_What needs to be done_
Starting with the first line of the data and going on through the line with "scientific name: Hericium coralloides", write those lines out again with "vernacular name" substituted for "common name" and nothing else changed. Give only those lines.

_Provided information_
^^^^^^^^

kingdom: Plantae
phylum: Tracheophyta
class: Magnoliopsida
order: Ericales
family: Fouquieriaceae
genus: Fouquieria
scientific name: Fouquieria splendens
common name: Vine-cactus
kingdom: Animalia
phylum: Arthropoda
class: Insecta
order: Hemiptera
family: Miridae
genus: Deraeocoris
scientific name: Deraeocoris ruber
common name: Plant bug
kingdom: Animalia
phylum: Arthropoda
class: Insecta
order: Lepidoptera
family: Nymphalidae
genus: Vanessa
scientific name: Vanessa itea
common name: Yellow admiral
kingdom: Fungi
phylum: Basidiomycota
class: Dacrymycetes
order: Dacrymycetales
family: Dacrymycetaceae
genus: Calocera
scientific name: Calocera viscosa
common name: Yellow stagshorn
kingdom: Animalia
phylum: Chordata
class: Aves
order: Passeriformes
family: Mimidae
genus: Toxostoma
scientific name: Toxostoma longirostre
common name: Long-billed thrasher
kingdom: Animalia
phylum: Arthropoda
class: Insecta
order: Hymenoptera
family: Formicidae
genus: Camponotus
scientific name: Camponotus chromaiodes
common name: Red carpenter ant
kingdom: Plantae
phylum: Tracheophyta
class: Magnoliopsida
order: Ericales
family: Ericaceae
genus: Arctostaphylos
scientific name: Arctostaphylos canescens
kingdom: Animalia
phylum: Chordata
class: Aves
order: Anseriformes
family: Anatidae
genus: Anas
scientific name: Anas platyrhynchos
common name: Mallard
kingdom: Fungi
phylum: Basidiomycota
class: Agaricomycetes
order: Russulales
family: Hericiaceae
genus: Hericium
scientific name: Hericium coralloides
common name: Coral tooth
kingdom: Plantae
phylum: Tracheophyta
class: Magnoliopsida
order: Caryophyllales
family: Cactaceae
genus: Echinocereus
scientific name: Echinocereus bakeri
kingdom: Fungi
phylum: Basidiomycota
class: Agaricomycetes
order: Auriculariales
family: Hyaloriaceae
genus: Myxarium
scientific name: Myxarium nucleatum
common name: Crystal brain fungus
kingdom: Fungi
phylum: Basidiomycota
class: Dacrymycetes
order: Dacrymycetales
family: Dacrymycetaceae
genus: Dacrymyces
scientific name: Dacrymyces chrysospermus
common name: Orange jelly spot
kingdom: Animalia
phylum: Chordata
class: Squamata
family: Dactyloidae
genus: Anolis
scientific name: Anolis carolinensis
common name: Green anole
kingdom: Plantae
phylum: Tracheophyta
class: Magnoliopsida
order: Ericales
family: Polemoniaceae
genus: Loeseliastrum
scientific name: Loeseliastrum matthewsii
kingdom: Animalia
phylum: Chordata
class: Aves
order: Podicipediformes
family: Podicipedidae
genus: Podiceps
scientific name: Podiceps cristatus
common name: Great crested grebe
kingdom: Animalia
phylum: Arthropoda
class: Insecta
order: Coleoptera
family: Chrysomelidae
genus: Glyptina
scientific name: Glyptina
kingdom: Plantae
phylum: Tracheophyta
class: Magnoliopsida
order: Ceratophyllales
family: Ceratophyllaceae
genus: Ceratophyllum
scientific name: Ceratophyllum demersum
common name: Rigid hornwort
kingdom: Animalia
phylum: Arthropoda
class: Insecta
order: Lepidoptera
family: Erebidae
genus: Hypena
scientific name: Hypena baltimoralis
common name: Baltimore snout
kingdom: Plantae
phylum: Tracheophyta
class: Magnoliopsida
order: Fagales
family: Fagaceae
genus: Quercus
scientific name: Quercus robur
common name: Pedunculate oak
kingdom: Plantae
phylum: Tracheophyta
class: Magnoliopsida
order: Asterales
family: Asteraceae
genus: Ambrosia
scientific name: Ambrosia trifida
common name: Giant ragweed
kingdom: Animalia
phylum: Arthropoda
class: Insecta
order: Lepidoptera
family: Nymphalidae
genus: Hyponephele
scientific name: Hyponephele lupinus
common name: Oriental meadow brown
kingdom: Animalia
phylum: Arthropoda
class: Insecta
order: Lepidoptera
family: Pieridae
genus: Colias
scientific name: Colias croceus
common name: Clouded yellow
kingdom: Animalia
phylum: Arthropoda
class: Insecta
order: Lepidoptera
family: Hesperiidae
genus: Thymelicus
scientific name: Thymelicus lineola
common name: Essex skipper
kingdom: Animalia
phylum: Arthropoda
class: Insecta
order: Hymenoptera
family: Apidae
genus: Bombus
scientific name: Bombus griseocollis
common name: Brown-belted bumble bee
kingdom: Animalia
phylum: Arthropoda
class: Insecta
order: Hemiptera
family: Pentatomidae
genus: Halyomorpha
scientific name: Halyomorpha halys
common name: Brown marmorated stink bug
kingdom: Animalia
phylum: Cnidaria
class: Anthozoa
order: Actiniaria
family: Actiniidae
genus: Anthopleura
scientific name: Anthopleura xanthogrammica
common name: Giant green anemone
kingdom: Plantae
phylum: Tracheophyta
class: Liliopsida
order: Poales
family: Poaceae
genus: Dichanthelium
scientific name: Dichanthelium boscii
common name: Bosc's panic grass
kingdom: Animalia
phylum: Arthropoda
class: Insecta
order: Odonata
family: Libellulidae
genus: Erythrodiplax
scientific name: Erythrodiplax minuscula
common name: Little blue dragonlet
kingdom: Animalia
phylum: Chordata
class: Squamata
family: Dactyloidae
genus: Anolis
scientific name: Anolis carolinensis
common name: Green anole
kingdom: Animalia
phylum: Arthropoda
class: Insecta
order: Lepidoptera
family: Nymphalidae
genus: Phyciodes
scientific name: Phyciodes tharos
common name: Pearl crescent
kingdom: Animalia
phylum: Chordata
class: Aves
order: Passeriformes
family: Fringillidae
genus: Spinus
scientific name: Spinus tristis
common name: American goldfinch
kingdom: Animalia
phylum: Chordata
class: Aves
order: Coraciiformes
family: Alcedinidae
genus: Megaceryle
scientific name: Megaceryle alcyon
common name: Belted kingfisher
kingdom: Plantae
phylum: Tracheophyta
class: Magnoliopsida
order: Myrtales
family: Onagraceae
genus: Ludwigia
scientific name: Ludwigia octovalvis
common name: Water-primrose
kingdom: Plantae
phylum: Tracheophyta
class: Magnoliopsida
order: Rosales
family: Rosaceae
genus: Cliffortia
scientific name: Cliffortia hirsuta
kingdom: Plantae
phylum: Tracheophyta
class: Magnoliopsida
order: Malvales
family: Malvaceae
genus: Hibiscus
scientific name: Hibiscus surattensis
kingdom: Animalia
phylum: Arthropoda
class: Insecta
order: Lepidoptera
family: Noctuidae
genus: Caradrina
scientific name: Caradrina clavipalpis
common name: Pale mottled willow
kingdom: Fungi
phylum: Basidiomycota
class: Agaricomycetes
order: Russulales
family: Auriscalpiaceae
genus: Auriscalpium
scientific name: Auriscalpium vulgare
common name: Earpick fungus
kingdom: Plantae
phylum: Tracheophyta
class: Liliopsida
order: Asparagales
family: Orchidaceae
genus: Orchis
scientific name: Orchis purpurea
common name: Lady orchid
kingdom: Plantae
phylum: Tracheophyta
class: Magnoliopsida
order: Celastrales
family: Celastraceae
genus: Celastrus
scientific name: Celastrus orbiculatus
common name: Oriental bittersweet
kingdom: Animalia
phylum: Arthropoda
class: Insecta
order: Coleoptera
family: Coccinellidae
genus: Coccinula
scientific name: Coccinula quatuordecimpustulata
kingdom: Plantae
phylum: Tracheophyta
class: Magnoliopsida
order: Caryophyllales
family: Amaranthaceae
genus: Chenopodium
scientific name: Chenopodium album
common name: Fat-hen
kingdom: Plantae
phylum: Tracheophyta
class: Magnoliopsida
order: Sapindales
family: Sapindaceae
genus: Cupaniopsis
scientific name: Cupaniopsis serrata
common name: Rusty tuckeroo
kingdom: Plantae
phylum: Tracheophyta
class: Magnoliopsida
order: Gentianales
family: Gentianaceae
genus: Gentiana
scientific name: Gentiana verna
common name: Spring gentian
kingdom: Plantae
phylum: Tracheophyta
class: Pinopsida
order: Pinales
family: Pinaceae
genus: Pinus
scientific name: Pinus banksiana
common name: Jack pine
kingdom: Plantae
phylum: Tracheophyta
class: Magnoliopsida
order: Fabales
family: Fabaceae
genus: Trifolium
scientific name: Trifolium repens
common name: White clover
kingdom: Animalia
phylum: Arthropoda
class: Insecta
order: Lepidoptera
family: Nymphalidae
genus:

^^^^^^^^

_Full solution_
kingdom: Plantae
phylum: Tracheophyta
class: Magnoliopsida
order: Ericales
family: Fouquieriaceae
genus: Fouquieria
scientific name: Fouquieria splendens
vernacular name: Vine-cactus
kingdom: Animalia
phylum: Arthropoda
class: Insecta
order: Hemiptera
family: Miridae
genus: Deraeocoris
scientific name: Deraeocoris ruber
vernacular name: Plant bug
kingdom: Animalia
phylum: Arthropoda
class: Insecta
order: Lepidoptera
family: Nymphalidae
genus: Vanessa
scientific name: Vanessa itea
vernacular name: Yellow admiral
kingdom: Fungi
phylum: Basidiomycota
class: Dacrymycetes
order: Dacrymycetales
family: Dacrymycetaceae
genus: Calocera
scientific name: Calocera viscosa
vernacular name: Yellow stagshorn
kingdom: Animalia
phylum: Chordata
class: Aves
order: Passeriformes
family: Mimidae
genus: Toxostoma
scientific name: Toxostoma longirostre
vernacular name: Long-billed thrasher
kingdom: Animalia
phylum: Arthropoda
class: Insecta
order: Hymenoptera
family: Formicidae
genus: Camponotus
scientific name: Camponotus chromaiodes
vernacular name: Red carpenter ant
kingdom: Plantae
phylum: Tracheophyta
class: Magnoliopsida
order: Ericales
family: Ericaceae
genus: Arctostaphylos
scientific name: Arctostaphylos canescens
kingdom: Animalia
phylum: Chordata
class: Aves
order: Anseriformes
family: Anatidae
genus: Anas
scientific name: Anas platyrhynchos
vernacular name: Mallard
kingdom: Fungi
phylum: Basidiomycota
class: Agaricomycetes
order: Russulales
family: Hericiaceae
genus: Hericium
scientific name: Hericium coralloides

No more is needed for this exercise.